Firm your thigh muscles and lift the knee caps, without hardening your lower belly. Lift the inner ankles to strengthen the inner arches, then imagine a line of energy all the way up along your inner thighs to your groins, and from there through the core of your torso, neck, and head, and out through the crown of your head. Turn the upper thighs slightly inward. Lengthen your tailbone toward the floor and lift the pubis toward the navel.

Draw shoulders back and down. Lift head, chin parallel to the floor – aligning the spine. Without pushing your lower front ribs forward, lift the top of your sternum straight toward the ceiling. Widen your collarbones. Hang your arms beside the torso.

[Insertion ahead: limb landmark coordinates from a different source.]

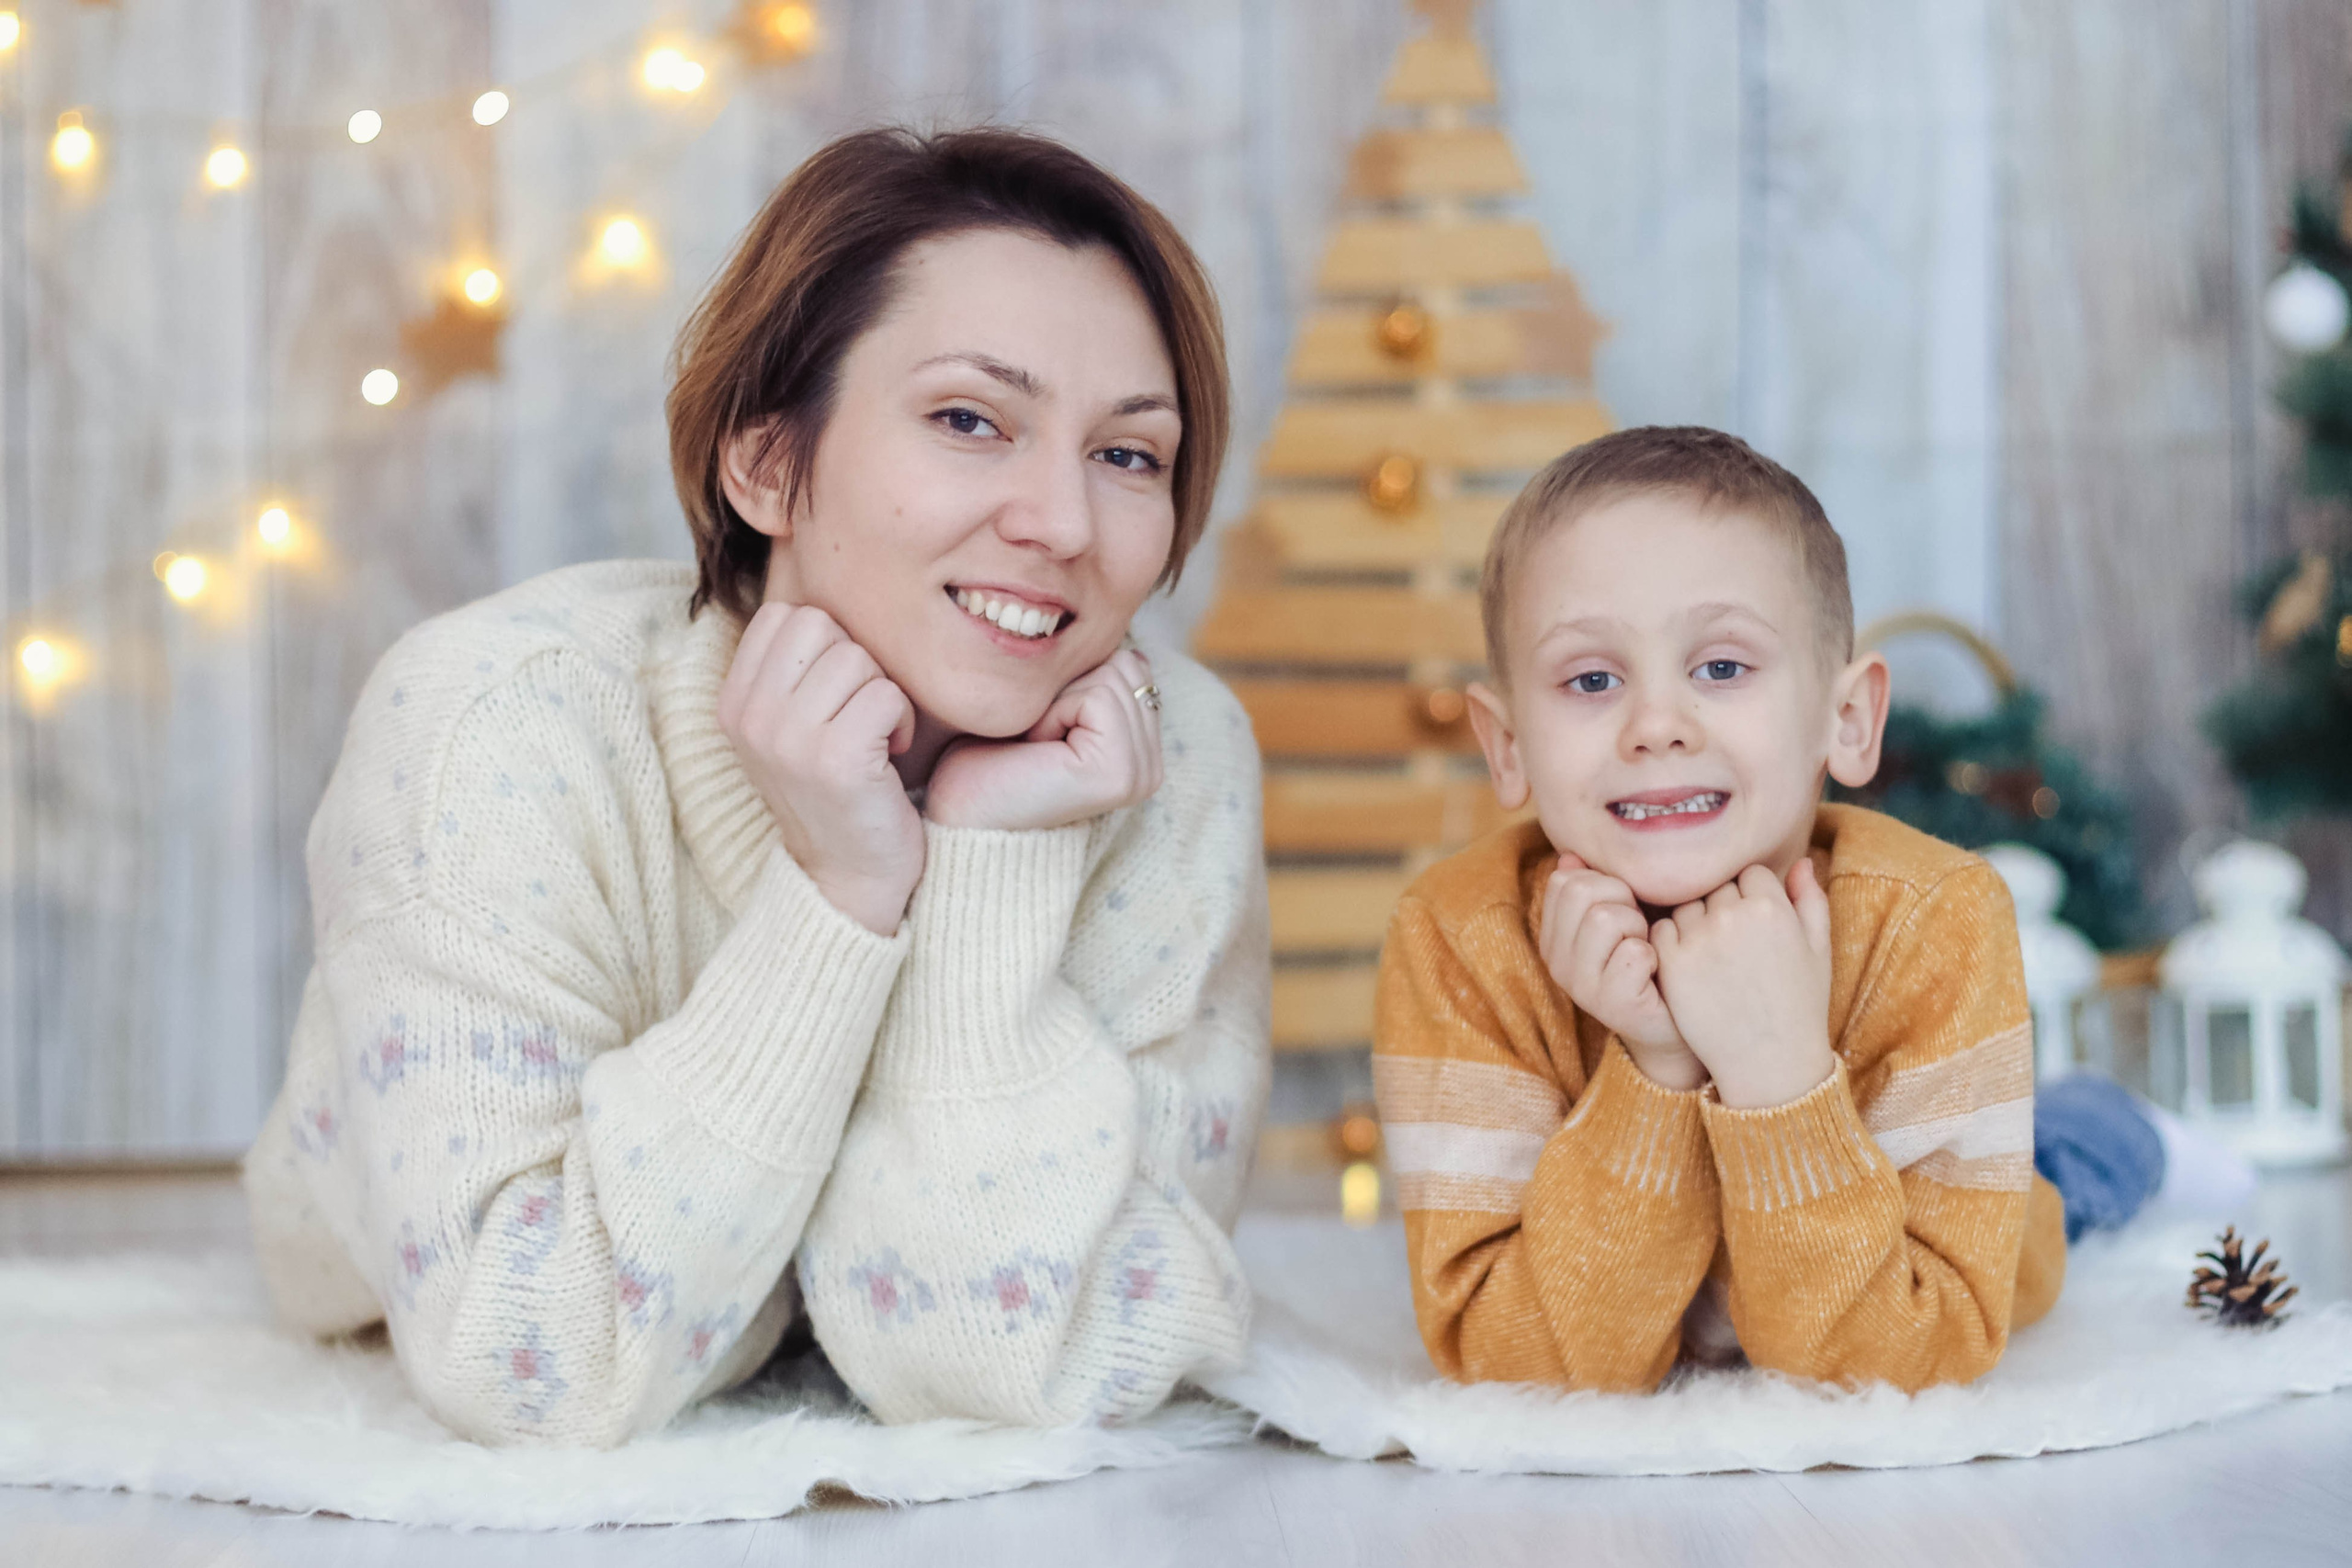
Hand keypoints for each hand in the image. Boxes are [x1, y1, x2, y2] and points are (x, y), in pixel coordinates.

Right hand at [717, 603, 922, 935]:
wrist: (848, 879)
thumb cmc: (836, 791)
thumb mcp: (791, 727)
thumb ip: (792, 668)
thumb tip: (816, 598)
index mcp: (733, 702)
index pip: (787, 616)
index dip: (828, 646)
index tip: (833, 698)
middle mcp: (751, 718)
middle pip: (822, 627)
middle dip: (857, 664)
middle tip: (858, 716)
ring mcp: (789, 739)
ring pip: (858, 658)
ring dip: (883, 695)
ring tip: (874, 740)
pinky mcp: (836, 760)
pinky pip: (888, 694)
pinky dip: (903, 722)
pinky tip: (890, 757)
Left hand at [923, 647, 1163, 831]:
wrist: (958, 815)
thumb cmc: (985, 758)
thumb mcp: (1045, 703)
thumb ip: (1088, 674)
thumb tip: (1126, 637)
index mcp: (1140, 750)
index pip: (1127, 661)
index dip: (1070, 679)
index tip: (1037, 729)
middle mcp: (1152, 765)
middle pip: (1123, 661)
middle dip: (1067, 686)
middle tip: (1033, 738)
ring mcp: (1143, 771)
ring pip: (1113, 671)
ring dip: (1057, 699)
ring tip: (1034, 745)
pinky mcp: (1122, 772)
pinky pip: (1098, 693)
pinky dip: (1054, 711)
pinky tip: (1035, 749)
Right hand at [1540, 853, 1707, 1091]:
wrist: (1675, 1023)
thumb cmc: (1650, 962)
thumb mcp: (1620, 919)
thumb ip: (1594, 887)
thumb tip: (1570, 856)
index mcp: (1553, 938)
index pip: (1564, 880)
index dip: (1605, 883)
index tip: (1624, 909)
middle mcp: (1556, 963)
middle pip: (1581, 892)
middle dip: (1623, 901)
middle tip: (1639, 930)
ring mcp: (1580, 987)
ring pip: (1605, 918)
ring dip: (1638, 928)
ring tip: (1647, 949)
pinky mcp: (1612, 1006)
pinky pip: (1634, 953)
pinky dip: (1655, 955)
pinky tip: (1656, 971)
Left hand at [1651, 859, 1834, 1108]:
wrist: (1769, 1060)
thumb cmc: (1799, 1005)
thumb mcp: (1818, 950)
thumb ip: (1810, 899)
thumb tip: (1801, 860)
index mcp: (1772, 906)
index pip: (1750, 873)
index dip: (1753, 897)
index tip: (1757, 925)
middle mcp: (1732, 916)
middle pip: (1716, 886)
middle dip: (1724, 907)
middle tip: (1735, 944)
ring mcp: (1698, 938)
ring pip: (1686, 905)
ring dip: (1696, 922)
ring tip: (1715, 958)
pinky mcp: (1671, 963)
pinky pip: (1661, 930)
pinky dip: (1671, 941)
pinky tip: (1692, 966)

Balance the crown of your head directly over the center of your pelvis, with the underside of your chin parallel to the floor, throat soft, and the tongue wide and flat on the floor of your mouth. Soften your eyes.

Tadasana is usually the starting position for all the standing poses. But it's useful to practice Tadasana as a pose in itself. Stay in the pose for 30 seconds to 1 minute, breathing easily.

Modifications
You can check your alignment in this pose with your back against a wall. Stand with the backs of your heels, sacrum, and shoulder blades (but not the back of your head) touching the wall. For tailbone, back injury or weakness – feet can be hip width apart. For knee injury - knees and quads can be left slightly relaxed.

Variations
You can alter the position of your arms in a variety of ways; for example: stretch the arms upward, perpendicular to the floor and parallel with each other, with the palms facing inward; or, interlace the fingers, extend the arms straight in front of your torso, turn the palms away, then stretch the arms upward, perpendicular to the floor, so the palms face the ceiling; or, cross the arms behind your back, holding each elbow with the opposite-side hand (be sure to reverse the cross of the forearms and repeat for an equal length of time).
Try to recreate the balanced sensation of Tadasana in all the standing poses.